Write the next part of the Ruby regular expressions cheatsheet below, starting right after its final line.
··· EXCERPT TO READ
Ruby Regular Expressions

October 23rd, 2016 - Bonn

I wrote this reference as a summary / cheatsheet about how to use regular expressions in ruby along with some tips

### DIFFERENT WAYS OF MATCHING

"Use the force" =~/force/ # => 8   index of the first occurrence of the word
"Use the fork" =~ /force/ # => nil
"Use the fork" !~ /force/ # => true

"Use the force"[/force/] # => "force"
"Use the fork"[/force/]  # => nil

"Use the force".match /force/  #=> #<MatchData "force">
"Use the fork".match /force/ #=> nil

"Use the force"[/(the) force/, 1] # => "the" # first capture (index of MatchData)
"Number 123"[/(?<number>\d+)/, "number"] => "123"

# (!) str =~ regexp is not exactly the same as regexp =~ str.
# Strings captured from named capture groups are assigned to local variables only in the second case
/(?<number>\d+)/ =~ "Number 123"; number #=> "123"  # This works
"Number 123" =~ /(?<number>\d+)/; number # => NameError: undefined local variable
"Number 123"[/(?<number>\d+)/]; number # => NameError: undefined local variable

# Example of named captures in Rubular => http://rubular.com/r/SZDykFX2nr
# Rubular is awesome

#### GLOBAL VARIABLES / Regexp.last_match
# These matching operations leave us with some global variables with the result of the match, but
# is better to use Regexp.last_match for clarity
str = "Lord of the 7 Kingdoms, and Protector of the Realm"
str[/the (\d+) kingdoms?+/i]
str.match(/the (\d+) kingdoms?+/i)
str =~ /the (\d+) kingdoms?+/i

Regexp.last_match    # same as $~                  # => #<MatchData "the 7 Kingdoms" 1:"7">
Regexp.last_match(0) # matched string, same as $&  # => "the 7 Kingdoms"
Regexp.last_match(1) # first capture, same as $1   # => 7
Regexp.last_match(n) # nth capture, same as $n
Regexp.last_match.pre_match   # same as $`         # => "Lord of "
Regexp.last_match.post_match  # same as $'         # => ", and Protector of the Realm"
······
··· RECORDED INFORMATION
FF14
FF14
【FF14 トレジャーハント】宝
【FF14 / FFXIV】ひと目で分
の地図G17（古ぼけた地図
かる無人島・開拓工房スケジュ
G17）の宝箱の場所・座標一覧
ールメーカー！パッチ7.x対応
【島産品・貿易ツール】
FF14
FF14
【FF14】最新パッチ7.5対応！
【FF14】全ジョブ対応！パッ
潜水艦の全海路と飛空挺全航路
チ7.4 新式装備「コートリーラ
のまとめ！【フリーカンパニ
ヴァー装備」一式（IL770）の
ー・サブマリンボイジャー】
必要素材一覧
······
### TASK OUTPUT
### WORKING WITH MATCHES
match_data = "Jack Johnson".match /(\w*)\s(\w*)/ #=> #<MatchData "Jack Johnson" 1:"Jack" 2:"Johnson">
match_data.to_a
#=> [
#  [0] "Jack Johnson", # matched string
#  [1] "Jack",         # first capture
#  [2] "Johnson"       # second capture
#]
match_data.captures
#=> [
#  [0] "Jack",
#  [1] "Johnson"
#]

match_data = "Number 123".match /(?<number>\d+)/ #=> #<MatchData "123" number:"123">
match_data[:number] # => 123  # same as match_data.captures[0], match_data[1]

match_data.captures
# => ["123"]

match_data.names
# => ["number"]

match_data.names.zip(match_data.captures).to_h
# => {"number"=>"123"}

"Number 123 456".scan(/\d+/)
#=> [
#  [0] "123",
#  [1] "456"
#]

"Number 123 456".scan(/(?<number>\d+)/)
#=> [
#  [0] [
#    [0] "123"
#  ],
#  [1] [
#    [0] "456"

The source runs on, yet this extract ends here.